To understand what orgasms are and how you can best appreciate them, it is useful to understand what they are not. Chances are you’ve been exposed to all sorts of myths about sex and orgasm since you were a child.

These myths may have caused a lot of pain and confusion for some people. It is usually said to the children not to touch their genitals because they are dirty. This can leave marks on the person’s life.

Getting rid of any belief or attitude that limits the orgasm is actually the first step on your way to enriching experiences. If a belief is rooted or embedded in your psyche, it may take some time to undo it.

However, all the effort is a journey worth. Here are some common myths that may be limiting your pleasure in some way.

Read more:
Couples in love teach the sounds of sex
Premature Ejaculation – Improve your time in bed

Orgasms – 10 Myths about them #1 – Penetration is the only way to orgasms

The truth is that have a many ways to get an orgasm. Men and women can enjoy orgasms to engage in various types of sexual behavior.

There is no proven way which can claim to be better or more appropriate to achieve orgasm. Many think that vaginal penetration is the orgasm guarantee, but this is a myth.

Orgasms – 10 Myths about them #2 – The orgasm may last only a few seconds

There are many different types of orgasms and orgasmic experiences that vary in intensity and duration. Some states and orgasmic experiences can last much longer than a few seconds.

Orgasms – 10 Myths about them #3 – Orgasms should be long

Every orgasm has the potential to be significant and pleasant, regardless of its intensity. Some are mild, some are quiet, some are short, some are deep, some are high and some are long. Big or small, each should be considered a gift.

Orgasms – 10 Myths about them #4 – Women can not have as many orgasms as men

Orgasms

It is true that women often have a more difficult time to find your way to orgasm, at least in the beginning. However, once they find de way, the access to multiple orgasms is much higher than men. In fact, women in general are able to have more orgasms than men.

Orgasms – 10 Myths about them #5 – Clitoral orgasm is less than vaginal orgasms

There is no such thing as an immature or less orgasm. The quality of your orgasm is not just a factor of how you are being stimulated. In fact, the intensity of the orgasm is more a factor of how you are open to receive pleasure in whatever form it is administered.

Orgasms – 10 Myths about them #6 – Orgasms are the goal of sex

As incredible as the orgasm, there is no reason why sex has to include orgasmic release. Sex can be very nice, ecstatic, and meaningful, without end with an orgasm.

Orgasms – 10 Myths about them #7 – Orgasm in men are always accompanied by ejaculation

Men are able to have an orgasm without ejaculation. Some people learn to control orgasm and ejaculation be separated. Everyone can learn it with practice.

Orgasms – 10 Myths about them #8 – If you are a man, orgasm with ejaculation will deplete your energy

There are some belief systems that say that the energy and life of a man is exhausted when he ejaculates. Some men may find this to be true, but there are many men who ejaculate frequently do not think it depletes your energy in any way.
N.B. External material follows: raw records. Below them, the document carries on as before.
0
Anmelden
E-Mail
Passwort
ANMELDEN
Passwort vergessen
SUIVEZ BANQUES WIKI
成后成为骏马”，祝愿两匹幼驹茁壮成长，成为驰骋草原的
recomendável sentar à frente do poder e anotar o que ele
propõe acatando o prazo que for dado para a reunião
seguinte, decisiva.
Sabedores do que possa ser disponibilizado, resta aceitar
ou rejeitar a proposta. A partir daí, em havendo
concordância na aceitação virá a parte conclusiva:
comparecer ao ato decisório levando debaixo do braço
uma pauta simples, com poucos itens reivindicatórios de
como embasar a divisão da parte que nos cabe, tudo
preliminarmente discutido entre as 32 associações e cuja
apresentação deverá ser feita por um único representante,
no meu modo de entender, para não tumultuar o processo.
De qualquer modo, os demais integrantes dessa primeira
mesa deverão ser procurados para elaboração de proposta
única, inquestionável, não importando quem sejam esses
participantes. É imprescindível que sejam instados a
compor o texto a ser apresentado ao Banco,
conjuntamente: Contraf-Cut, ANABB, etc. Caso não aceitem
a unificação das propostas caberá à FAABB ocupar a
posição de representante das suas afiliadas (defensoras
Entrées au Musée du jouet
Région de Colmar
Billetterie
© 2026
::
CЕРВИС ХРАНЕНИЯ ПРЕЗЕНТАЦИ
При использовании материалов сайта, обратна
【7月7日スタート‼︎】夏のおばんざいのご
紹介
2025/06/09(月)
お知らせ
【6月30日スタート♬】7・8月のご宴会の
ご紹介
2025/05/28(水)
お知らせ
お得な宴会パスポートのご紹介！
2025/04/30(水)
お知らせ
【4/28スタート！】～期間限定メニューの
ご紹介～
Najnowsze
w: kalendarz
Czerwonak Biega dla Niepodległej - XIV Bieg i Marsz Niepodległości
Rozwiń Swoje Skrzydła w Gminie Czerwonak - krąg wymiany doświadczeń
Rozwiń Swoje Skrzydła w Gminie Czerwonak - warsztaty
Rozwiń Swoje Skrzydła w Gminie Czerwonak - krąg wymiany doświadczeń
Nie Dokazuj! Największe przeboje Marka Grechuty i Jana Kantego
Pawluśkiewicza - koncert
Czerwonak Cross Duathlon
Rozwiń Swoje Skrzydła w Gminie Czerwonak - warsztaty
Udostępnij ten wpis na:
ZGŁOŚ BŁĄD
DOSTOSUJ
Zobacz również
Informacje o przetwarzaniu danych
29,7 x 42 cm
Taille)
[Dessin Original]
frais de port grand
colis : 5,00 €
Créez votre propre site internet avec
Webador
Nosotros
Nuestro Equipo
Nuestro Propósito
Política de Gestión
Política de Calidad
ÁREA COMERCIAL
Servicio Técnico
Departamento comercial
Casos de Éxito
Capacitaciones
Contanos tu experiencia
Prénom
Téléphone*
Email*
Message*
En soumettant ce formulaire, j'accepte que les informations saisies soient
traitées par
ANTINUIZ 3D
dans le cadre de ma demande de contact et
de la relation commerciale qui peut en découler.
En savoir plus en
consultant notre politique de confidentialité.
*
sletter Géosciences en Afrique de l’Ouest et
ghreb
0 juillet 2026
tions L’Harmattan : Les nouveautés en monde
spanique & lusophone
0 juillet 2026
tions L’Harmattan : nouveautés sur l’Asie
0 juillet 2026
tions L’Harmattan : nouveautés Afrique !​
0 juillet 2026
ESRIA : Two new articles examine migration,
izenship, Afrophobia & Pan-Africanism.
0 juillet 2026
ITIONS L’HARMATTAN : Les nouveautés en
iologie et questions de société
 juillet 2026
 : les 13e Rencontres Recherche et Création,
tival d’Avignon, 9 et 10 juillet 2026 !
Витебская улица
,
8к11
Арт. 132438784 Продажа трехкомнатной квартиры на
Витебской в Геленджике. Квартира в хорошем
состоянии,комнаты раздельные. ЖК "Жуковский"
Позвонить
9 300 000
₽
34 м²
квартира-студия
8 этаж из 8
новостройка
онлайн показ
In fact, some men find it gives more energy.

Orgasms – 10 Myths about them #9 – If you masturbate, you will lose the desire or interest in being with a lover

Just because you are able to satisfy themselves with orgasms does not mean that you will lose interest in being with a lover. The need for intimacy and connection with another can not be satisfied to be alone. Also orgasmic experience with a lover can be a very different experience than what you experience when you are alone.

Orgasms – 10 Myths about them #10 – A man is responsible for helping a woman achieve orgasm

Some men feel guilty if they fail to provide a female orgasm for his wife. Since the women’s orgasmic responses are as unique and complex, it is important that they finally take responsibility for her own orgasm. His desire and willingness to learn to help provide an orgasm should be appreciated, but not expected.

Do not believe everything you hear or read, especially when it comes to sex and orgasm. Many myths are generated and perpetuated by people with little experience or knowledge of orgasm.

Other myths stem from cultural mores about sex and appropriate sexual behavior. If you want to free your sexuality, you should first free your mind from these limiting and false beliefs.

Many myths survive in part due to the great discomfort that people have about talking about sex in a frank and open manner. So the more you can open your mind and speak freely about their experiences, more myths about sex will end.

You can still have more sex tips and hints to improve your orgasm visiting the site www.virectil.eu.